I have been finding and reading some great references on flash memory lately and thought would collate up some of the better ones here (and leave some takeaways as well). For starters, ACM queue magazine had a great issue entitled Enterprise Flash Storage last year. Jim Gray’s and Goetz Graefe’s article are good reads. The best read though is the link through to the paper by Birell et al. advocating a better architecture for flash controllers. At a product level, Tom’s hardware’s review of the latest Samsung SSD and the earlier review of the Intel X25-M by AnandTech are good reads as well.

I often find myself asking the question on what would be the most obvious/big things happening now – if we were looking back five years forward from now. After reading the review on the Intel X25 – there’s no doubt that the emergence of flash technology would be one of those big things.

As a computing professional trained for years to think about hard drives – i found the unique architectural constraints of the Flash chip architecture (as presented in the Birell paper for example) refreshing and thought provoking. For starters – while the naiive assumption of most people is that Flash gives very high random read and write performance – it turns out that from a write perspective they are really like disks – only worse. Not only is one much better off writing sequentially for performance reasons, writing randomly also causes reduced life (because blocks containing randomly over-written pages will need to be erased at some point – and flash chips only support limited number of erasures). The other interesting aspect that Gray’s paper reports is that sequential read bandwidth does depend on contiguity – with maximum bandwidth being obtained at read sizes of around 128KB. The new generation of flash drives (including the X25) also seem to be close in implementation to the Birell paper – implemented more like log structured file systems rather than traditional block devices.

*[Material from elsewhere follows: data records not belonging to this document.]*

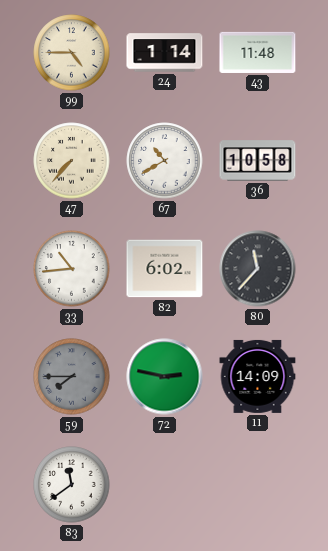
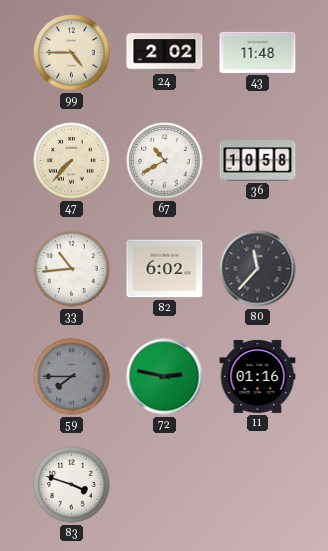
24: 1:14 -> 2:02
11: 14:09 -> 01:16
83: 11:39 -> 3:48
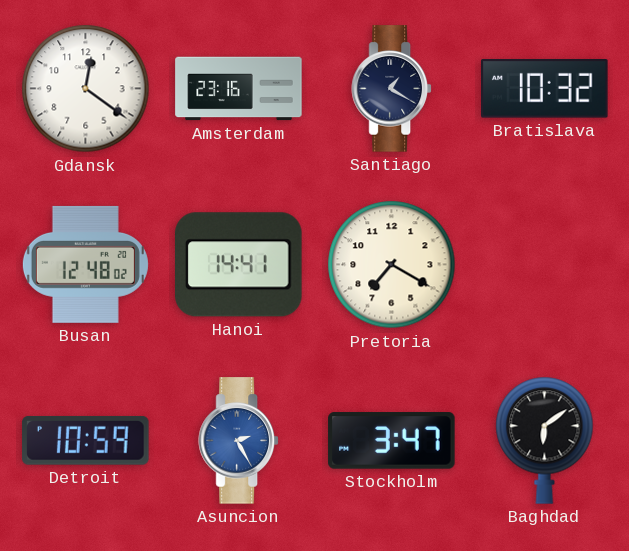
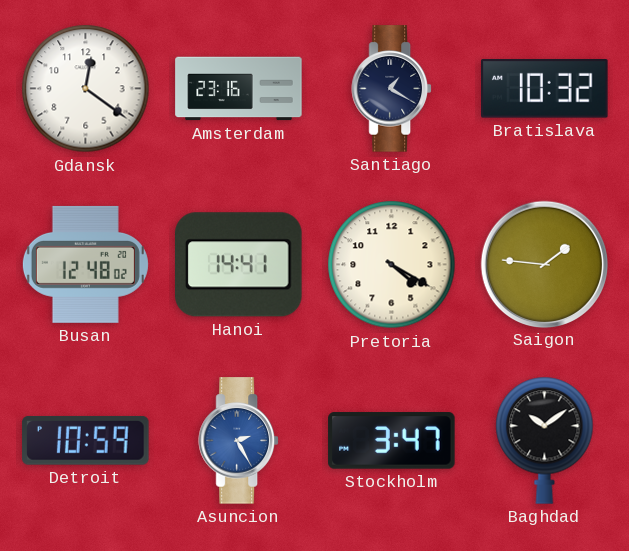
Pretoria: 7:20 -> 4:20
Saigon: none -> 1:46
Baghdad: 6:09 -> 10:09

All of which implies that these drives solve some of the old problems (random read performance) but create new ones instead. The problems are entirely predictable and well exemplified by this long term test of the X25. Log Structured file systems cause internal fragmentation – small random overwrites causing a single file’s blocks to be spread randomly – causing terrible sequential read performance (and as Gray’s paper shows – one needs contiguity for sequential read performance even for flash drives). The other obvious aspect is that the efficacy of the lazy garbage cleaning approach depends a lot on free space. The more the free space, the more the overwrites that can be combined into a single erasure and the less the number of extra writes per writes (so called Write Amplification Factor). Conversely, handing over an entire flash disk to an OLTP database seems like a recipe for trouble – write amplification will increase greatly over time (if things work at all). It also seems that there are ATA/SCSI commands (UNMAP) in the works so that applications can inform the disks about free space – however this seems like another can of worms. How does a user level application like mysql/innodb invoke this command? (and how can it do so without a corresponding file system api in case it is using a regular file?)

All of which make me believe that at some point the most prominent database engines are going to sit up and write their own space management over flash drives. For example – instead of a global log structured allocation policy – a database maintaining tables clustered by primary key (for example) is much better served by allocation policies where a range of primary keys are kept close together (this would have much better characteristics when a table is being scanned (either in full or in part).

All in all – fun times for people in database/storage land!